Measures (GEOS Measures)

  • Measures are the questions we ask about the dimension of a geometry

    • How long is a line or polygon perimeter (unit)

    • What is the area of a polygon (unit2)

    • How far are two object from one another (unit)

  • Measures come from the GEOS library

  • Measures are in the units of the base projection

  • Measures can be Euclidean or geodesic

    • geodesic (Great Circle) distances can be more accurate by eliminating distortion

    • but are much slower to calculate

For example …

usa <- st_cast(st_union(aoi_get(state = "conus")), "MULTILINESTRING")

nrow(cities)
#> [1] 31254


# Great Circle Distance in GCS
system.time({x <- st_distance(usa, cities)})
# user      system elapsed 
# 103.560   1.390  117.128 

# Euclidean Distance on PCS
system.time({x <- st_distance(usa, cities, which = "Euclidean")})
# user    system  elapsed 
# 2.422   0.019   2.494 

Units

When possible measure operations report results with a units appropriate for the CRS:

co <- st_read("data/co.shp")
#> Reading layer `co' from data source 
#>   `/Users/mikejohnson/github/csu-ess-330/slides/data/co.shp' 
#>   using driver `ESRI Shapefile'
#> Simple feature collection with 64 features and 4 fields
#> Geometry type: MULTIPOLYGON
#> Dimension:     XY
#> Bounding box:  xmin: -109.0602 ymin: 36.99246 xmax: -102.0415 ymax: 41.00342
#> Geodetic CRS:  WGS 84
a <- st_area(co[1,])
attributes(a) |> unlist()
#> units.numerator1 units.numerator2            class 
#>              "m"              "m"          "units"

The units package can be used to convert between units:

units::set_units(a, km^2) # result in square kilometers
#> 3062.85 [km^2]
units::set_units(a, ha) # result in hectares
#> 306285 [ha]

and the results can be stripped of their attributes for cases where numeric values are needed (e.g. math operators and ggplot):

as.numeric(a)
#> [1] 3062849758

units::drop_units(a)
#> [1] 3062849758

Assignment

  • The process of finding, downloading and accessing data is the first step of every analysis.
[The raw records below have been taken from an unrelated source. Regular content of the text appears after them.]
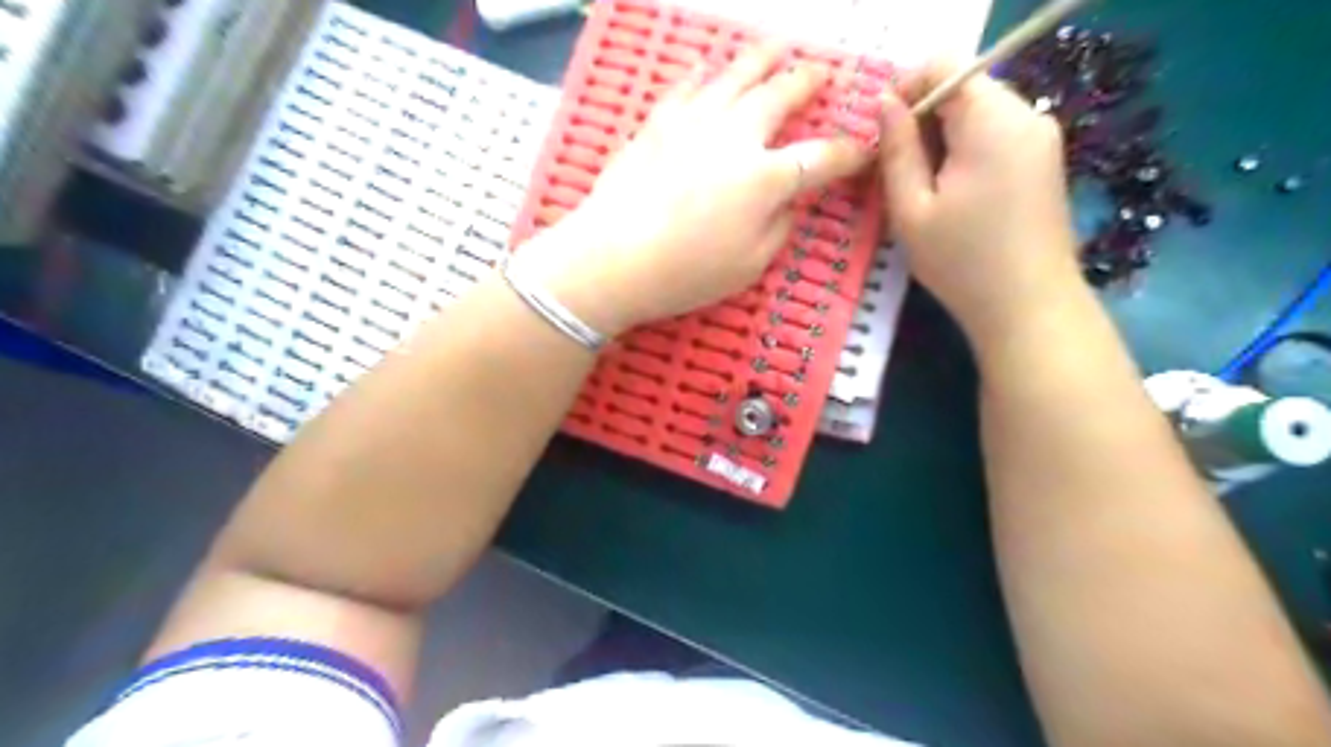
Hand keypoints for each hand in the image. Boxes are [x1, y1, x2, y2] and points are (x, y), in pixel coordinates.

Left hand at [512, 43, 875, 335]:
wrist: (612, 259)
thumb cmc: (685, 272)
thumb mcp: (750, 265)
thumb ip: (778, 226)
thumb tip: (786, 200)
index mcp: (765, 178)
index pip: (821, 158)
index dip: (848, 154)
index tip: (862, 150)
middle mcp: (735, 137)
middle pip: (780, 96)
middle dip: (806, 82)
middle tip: (819, 74)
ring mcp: (693, 123)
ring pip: (735, 76)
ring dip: (762, 59)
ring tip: (777, 48)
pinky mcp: (657, 123)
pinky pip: (686, 87)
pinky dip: (703, 74)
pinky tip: (708, 68)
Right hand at [881, 61, 1078, 339]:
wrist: (1028, 307)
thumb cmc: (961, 262)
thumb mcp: (911, 209)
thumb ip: (896, 149)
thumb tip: (884, 102)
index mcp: (992, 120)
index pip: (945, 65)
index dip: (906, 87)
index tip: (882, 132)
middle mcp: (1026, 115)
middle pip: (964, 88)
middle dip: (923, 118)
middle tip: (895, 169)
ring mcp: (1042, 137)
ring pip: (979, 113)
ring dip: (942, 138)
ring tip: (921, 189)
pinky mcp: (1045, 160)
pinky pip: (997, 134)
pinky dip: (966, 151)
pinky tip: (952, 195)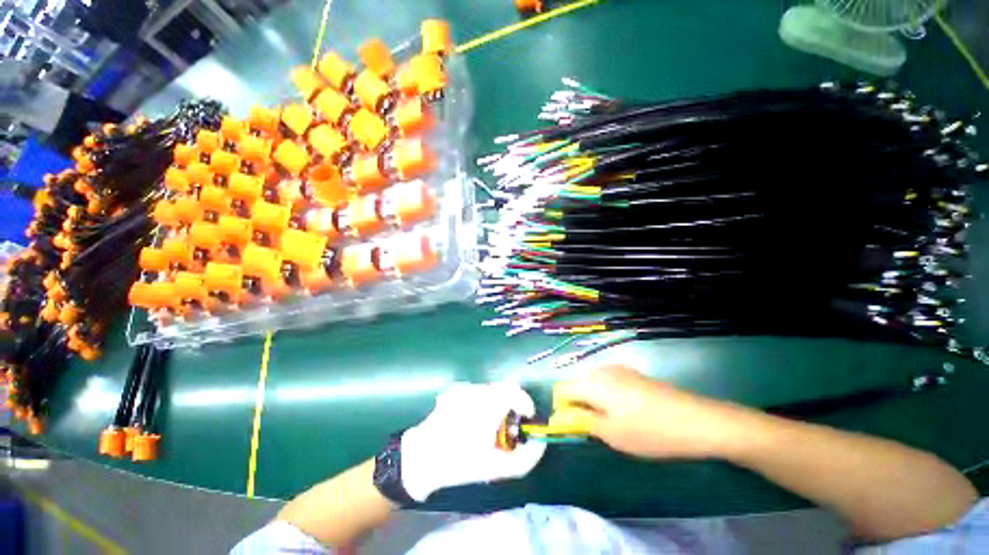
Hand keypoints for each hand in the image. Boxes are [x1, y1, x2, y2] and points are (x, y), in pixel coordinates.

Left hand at [400, 382, 545, 501]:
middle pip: (504, 388)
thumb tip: (540, 444)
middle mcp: (476, 391)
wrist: (421, 459)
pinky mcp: (453, 391)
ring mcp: (463, 389)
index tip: (527, 417)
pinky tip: (472, 420)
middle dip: (512, 404)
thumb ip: (525, 459)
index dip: (525, 401)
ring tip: (488, 425)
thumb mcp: (495, 469)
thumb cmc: (459, 463)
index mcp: (488, 405)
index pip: (515, 390)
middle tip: (509, 425)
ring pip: (490, 389)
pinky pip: (476, 391)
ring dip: (496, 403)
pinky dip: (481, 402)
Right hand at [555, 365, 750, 459]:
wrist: (696, 420)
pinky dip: (608, 395)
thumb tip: (562, 416)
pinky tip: (628, 411)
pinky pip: (609, 381)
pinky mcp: (633, 373)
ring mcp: (619, 369)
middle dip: (579, 404)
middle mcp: (602, 370)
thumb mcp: (612, 434)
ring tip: (613, 421)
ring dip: (594, 400)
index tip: (573, 425)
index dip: (563, 407)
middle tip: (595, 427)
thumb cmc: (650, 431)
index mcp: (593, 382)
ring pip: (594, 383)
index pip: (563, 389)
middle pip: (578, 384)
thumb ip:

Here we will go through these steps.

  • First go to this site and download the appropriate (free) dataset into the data directory of your project.
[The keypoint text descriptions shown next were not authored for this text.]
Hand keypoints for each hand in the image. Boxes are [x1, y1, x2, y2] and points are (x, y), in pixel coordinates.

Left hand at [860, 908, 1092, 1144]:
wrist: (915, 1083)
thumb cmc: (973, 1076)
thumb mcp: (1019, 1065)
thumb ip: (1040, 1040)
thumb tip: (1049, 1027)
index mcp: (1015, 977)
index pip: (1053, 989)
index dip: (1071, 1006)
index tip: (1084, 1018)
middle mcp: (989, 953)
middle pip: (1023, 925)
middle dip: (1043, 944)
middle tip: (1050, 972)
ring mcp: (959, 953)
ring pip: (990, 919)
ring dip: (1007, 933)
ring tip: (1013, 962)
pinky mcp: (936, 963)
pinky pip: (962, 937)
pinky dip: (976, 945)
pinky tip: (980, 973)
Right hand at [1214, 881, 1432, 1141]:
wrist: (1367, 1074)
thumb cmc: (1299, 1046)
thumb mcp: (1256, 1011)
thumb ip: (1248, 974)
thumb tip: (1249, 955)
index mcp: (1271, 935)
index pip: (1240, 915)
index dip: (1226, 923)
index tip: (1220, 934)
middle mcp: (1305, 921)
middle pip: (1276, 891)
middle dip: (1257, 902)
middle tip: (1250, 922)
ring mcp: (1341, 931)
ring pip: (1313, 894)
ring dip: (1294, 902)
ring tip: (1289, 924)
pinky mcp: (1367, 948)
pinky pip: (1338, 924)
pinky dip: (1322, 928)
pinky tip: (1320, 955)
  • Once downloaded, read it into your working session using readr::read_csv() and explore the dataset until you are comfortable with the information it contains.

  • While this data has everything we want, it is not yet spatial. Convert the data.frame to a spatial object using st_as_sf and prescribing the coordinate variables and CRS (Hint what projection are the raw coordinates in?)

Assignment

  • Next, we will find the county boundaries for Larimer County, Colorado. Use the aoi_get(state = "CO", county = "Larimer") function to get the county boundary.

  • Use st_filter to find all the cities in the dataset that are within Larimer County.

  • Plot the cities and the county boundary on a single map. Use geom_sf() to plot both layers and make sure to set the fill and color arguments appropriately.

  • Next, determine the three cities in Larimer County with the highest population and add these to the map. Use a larger point size and a different color for the points will help them stand out.

Assignment

Last, you will learn a new approach for labeling things on a ggplot that is particularly useful for cartography….

  • If you dont already have it, install the ggrepel package. This package provides a function called geom_label_repel() that will help you label the points without overlapping labels. The syntax is similar to geom_label() but it will automatically adjust the position of the labels to avoid overlap.

  • Like all ggplot2 layers, you can add this to your existing plot and first must prescribe the data to be used.

  • In the aesthetic mapping, you will need to specify the label argument to be the name of the city. and the geometry argument to be the geometry column of you sf object.

  • Finally, you need to set the stat argument to sf_coordinates so the function knows to use the coordinates of the geometry column for the label positions.

# Add labels to the cities
  ggrepel::geom_label_repel(
    data = three_largest_cities,
    aes(label = city, geometry = geometry),
    stat = "sf_coordinates",
    size = 3)

Assignment

Your final map should look something like this (with design elements of your choosing):

Use ggsave to save your final map to the images directory of your project and submit the PNG to Canvas.